[Stored data entries]
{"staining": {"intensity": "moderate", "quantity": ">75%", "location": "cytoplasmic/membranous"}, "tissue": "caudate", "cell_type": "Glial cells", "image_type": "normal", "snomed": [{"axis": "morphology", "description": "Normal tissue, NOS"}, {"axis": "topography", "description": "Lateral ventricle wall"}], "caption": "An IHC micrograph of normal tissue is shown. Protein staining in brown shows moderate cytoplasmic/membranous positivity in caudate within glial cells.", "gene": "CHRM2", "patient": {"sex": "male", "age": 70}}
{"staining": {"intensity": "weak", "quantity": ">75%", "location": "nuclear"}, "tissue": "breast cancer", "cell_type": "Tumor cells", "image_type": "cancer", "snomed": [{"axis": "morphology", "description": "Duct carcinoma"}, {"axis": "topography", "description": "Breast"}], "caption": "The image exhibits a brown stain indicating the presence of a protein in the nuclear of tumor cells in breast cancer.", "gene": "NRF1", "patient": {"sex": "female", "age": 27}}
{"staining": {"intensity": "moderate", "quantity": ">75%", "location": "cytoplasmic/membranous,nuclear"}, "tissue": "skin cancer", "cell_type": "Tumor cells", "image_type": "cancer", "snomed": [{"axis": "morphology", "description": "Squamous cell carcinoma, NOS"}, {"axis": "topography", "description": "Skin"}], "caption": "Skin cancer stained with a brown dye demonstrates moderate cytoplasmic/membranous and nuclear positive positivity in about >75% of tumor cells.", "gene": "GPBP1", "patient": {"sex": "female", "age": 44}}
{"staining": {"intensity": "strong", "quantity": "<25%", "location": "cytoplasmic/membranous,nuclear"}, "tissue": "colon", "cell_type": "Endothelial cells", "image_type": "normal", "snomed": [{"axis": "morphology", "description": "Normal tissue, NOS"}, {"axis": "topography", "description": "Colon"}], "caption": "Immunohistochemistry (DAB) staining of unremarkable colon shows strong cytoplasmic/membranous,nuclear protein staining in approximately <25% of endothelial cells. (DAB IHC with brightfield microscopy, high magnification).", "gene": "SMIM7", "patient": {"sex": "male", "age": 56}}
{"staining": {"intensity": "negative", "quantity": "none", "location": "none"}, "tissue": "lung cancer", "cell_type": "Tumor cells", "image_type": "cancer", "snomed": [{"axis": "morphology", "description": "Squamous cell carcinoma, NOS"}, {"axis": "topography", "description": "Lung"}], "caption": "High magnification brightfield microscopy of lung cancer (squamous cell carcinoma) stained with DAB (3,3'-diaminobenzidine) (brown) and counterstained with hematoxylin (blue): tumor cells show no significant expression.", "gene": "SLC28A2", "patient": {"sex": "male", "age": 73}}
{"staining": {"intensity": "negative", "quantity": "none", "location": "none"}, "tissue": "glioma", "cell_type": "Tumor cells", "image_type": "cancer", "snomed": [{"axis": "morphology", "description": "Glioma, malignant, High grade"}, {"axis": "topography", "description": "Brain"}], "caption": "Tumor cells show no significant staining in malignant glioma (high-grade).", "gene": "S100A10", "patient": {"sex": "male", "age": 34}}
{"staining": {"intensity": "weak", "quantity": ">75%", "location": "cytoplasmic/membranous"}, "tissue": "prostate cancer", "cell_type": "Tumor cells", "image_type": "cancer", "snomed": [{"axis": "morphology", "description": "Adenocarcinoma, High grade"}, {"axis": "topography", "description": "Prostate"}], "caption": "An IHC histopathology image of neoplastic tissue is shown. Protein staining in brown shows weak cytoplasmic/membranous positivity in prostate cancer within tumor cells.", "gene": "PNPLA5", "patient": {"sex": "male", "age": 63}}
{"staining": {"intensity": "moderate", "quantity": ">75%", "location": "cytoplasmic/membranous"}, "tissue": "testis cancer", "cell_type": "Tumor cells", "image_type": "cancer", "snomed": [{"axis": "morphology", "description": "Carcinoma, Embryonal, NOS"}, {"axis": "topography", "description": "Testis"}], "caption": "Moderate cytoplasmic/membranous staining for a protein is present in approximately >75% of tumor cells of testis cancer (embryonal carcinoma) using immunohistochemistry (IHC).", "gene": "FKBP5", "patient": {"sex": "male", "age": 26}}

→ DIRECTIONS
Give back all the data exactly as it was written.

→ PROBLEM SOLUTION
{"staining": {"intensity": "moderate", "quantity": ">75%", "location": "cytoplasmic/membranous"}, "tissue": "caudate", "cell_type": "Glial cells", "image_type": "normal", "snomed": [{"axis": "morphology", "description": "Normal tissue, NOS"}, {"axis": "topography", "description": "Lateral ventricle wall"}], "caption": "An IHC micrograph of normal tissue is shown. Protein staining in brown shows moderate cytoplasmic/membranous positivity in caudate within glial cells.", "gene": "CHRM2", "patient": {"sex": "male", "age": 70}}
{"staining": {"intensity": "weak", "quantity": ">75%", "location": "nuclear"}, "tissue": "breast cancer", "cell_type": "Tumor cells", "image_type": "cancer", "snomed": [{"axis": "morphology", "description": "Duct carcinoma"}, {"axis": "topography", "description": "Breast"}], "caption": "The image exhibits a brown stain indicating the presence of a protein in the nuclear of tumor cells in breast cancer.", "gene": "NRF1", "patient": {"sex": "female", "age": 27}}
{"staining": {"intensity": "moderate", "quantity": ">75%", "location": "cytoplasmic/membranous,nuclear"}, "tissue": "skin cancer", "cell_type": "Tumor cells", "image_type": "cancer", "snomed": [{"axis": "morphology", "description": "Squamous cell carcinoma, NOS"}, {"axis": "topography", "description": "Skin"}], "caption": "Skin cancer stained with a brown dye demonstrates moderate cytoplasmic/membranous and nuclear positive positivity in about >75% of tumor cells.", "gene": "GPBP1", "patient": {"sex": "female", "age": 44}}
{"staining": {"intensity": "strong", "quantity": "<25%", "location": "cytoplasmic/membranous,nuclear"}, "tissue": "colon", "cell_type": "Endothelial cells", "image_type": "normal", "snomed": [{"axis": "morphology", "description": "Normal tissue, NOS"}, {"axis": "topography", "description": "Colon"}], "caption": "Immunohistochemistry (DAB) staining of unremarkable colon shows strong cytoplasmic/membranous,nuclear protein staining in approximately <25% of endothelial cells. (DAB IHC with brightfield microscopy, high magnification).", "gene": "SMIM7", "patient": {"sex": "male", "age": 56}}
{"staining": {"intensity": "negative", "quantity": "none", "location": "none"}, "tissue": "lung cancer", "cell_type": "Tumor cells", "image_type": "cancer", "snomed": [{"axis": "morphology", "description": "Squamous cell carcinoma, NOS"}, {"axis": "topography", "description": "Lung"}], "caption": "High magnification brightfield microscopy of lung cancer (squamous cell carcinoma) stained with DAB (3,3'-diaminobenzidine) (brown) and counterstained with hematoxylin (blue): tumor cells show no significant expression.", "gene": "SLC28A2", "patient": {"sex": "male", "age": 73}}
{"staining": {"intensity": "negative", "quantity": "none", "location": "none"}, "tissue": "glioma", "cell_type": "Tumor cells", "image_type": "cancer", "snomed": [{"axis": "morphology", "description": "Glioma, malignant, High grade"}, {"axis": "topography", "description": "Brain"}], "caption": "Tumor cells show no significant staining in malignant glioma (high-grade).", "gene": "S100A10", "patient": {"sex": "male", "age": 34}}
{"staining": {"intensity": "weak", "quantity": ">75%", "location": "cytoplasmic/membranous"}, "tissue": "prostate cancer", "cell_type": "Tumor cells", "image_type": "cancer", "snomed": [{"axis": "morphology", "description": "Adenocarcinoma, High grade"}, {"axis": "topography", "description": "Prostate"}], "caption": "An IHC histopathology image of neoplastic tissue is shown. Protein staining in brown shows weak cytoplasmic/membranous positivity in prostate cancer within tumor cells.", "gene": "PNPLA5", "patient": {"sex": "male", "age": 63}}
{"staining": {"intensity": "moderate", "quantity": ">75%", "location": "cytoplasmic/membranous"}, "tissue": "testis cancer", "cell_type": "Tumor cells", "image_type": "cancer", "snomed": [{"axis": "morphology", "description": "Carcinoma, Embryonal, NOS"}, {"axis": "topography", "description": "Testis"}], "caption": "Moderate cytoplasmic/membranous staining for a protein is present in approximately >75% of tumor cells of testis cancer (embryonal carcinoma) using immunohistochemistry (IHC).", "gene": "FKBP5", "patient": {"sex": "male", "age": 26}}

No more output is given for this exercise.